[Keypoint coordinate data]
---------------

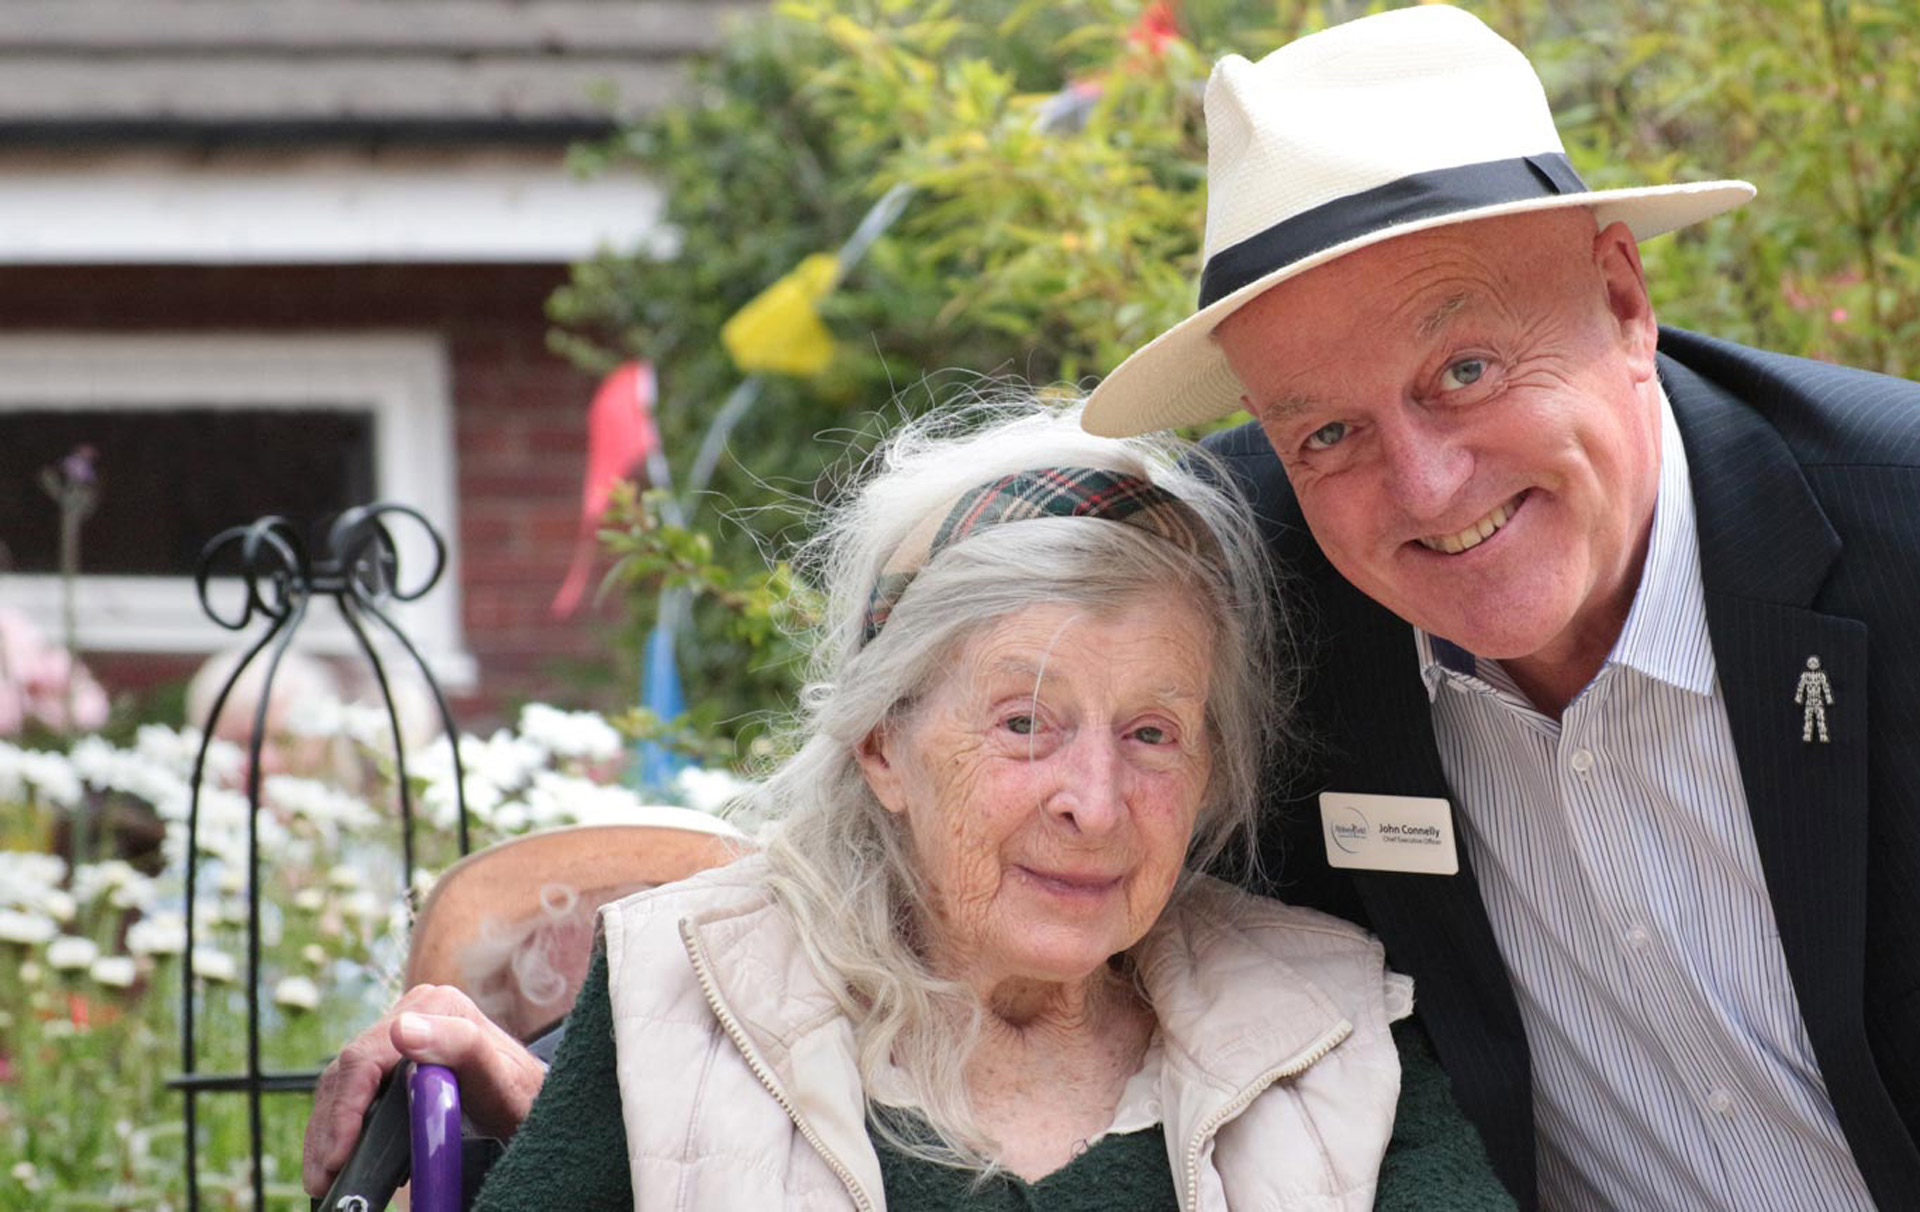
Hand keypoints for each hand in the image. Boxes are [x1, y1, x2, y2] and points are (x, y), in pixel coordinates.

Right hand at [301, 984, 548, 1196]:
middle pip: (348, 1071)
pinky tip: (336, 1158)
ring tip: (323, 1177)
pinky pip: (351, 1091)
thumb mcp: (498, 1073)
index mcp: (436, 1006)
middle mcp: (414, 1013)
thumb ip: (459, 1045)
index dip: (345, 1108)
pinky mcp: (392, 1059)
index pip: (366, 1056)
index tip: (338, 1153)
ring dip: (326, 1133)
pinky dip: (337, 1127)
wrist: (529, 1103)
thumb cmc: (519, 1093)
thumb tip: (404, 1029)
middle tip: (323, 1177)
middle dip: (330, 1128)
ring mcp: (400, 1035)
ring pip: (342, 1083)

---------------

**INSTRUCTIONS FOR THE TASK:** Can the entries above be repeated exactly, without their pictures?

**EXERCISE ANSWER:**
Hand keypoints for each hand in the image. Boxes are [x1, y1, x2, y2] and points are (x, y), in pixel coordinates.

Right hand at [301, 984, 548, 1196]:
middle pip: (348, 1071)
pinky tip: (336, 1158)
ring tip: (323, 1177)
pinky pip: (351, 1091)
thumb mcp: (498, 1073)
index mcp: (436, 1006)
middle mcp: (414, 1013)
thumb ip: (459, 1045)
index dip: (345, 1108)
pinky mcp: (392, 1059)
index pip: (366, 1056)
index tip: (338, 1153)
ring dip: (326, 1133)
pinky dip: (337, 1127)
wrist: (529, 1103)
thumb cmc: (519, 1093)
thumb tip: (404, 1029)
middle tip: (323, 1177)
middle dip: (330, 1128)
ring mcp: (400, 1035)
ring pip: (342, 1083)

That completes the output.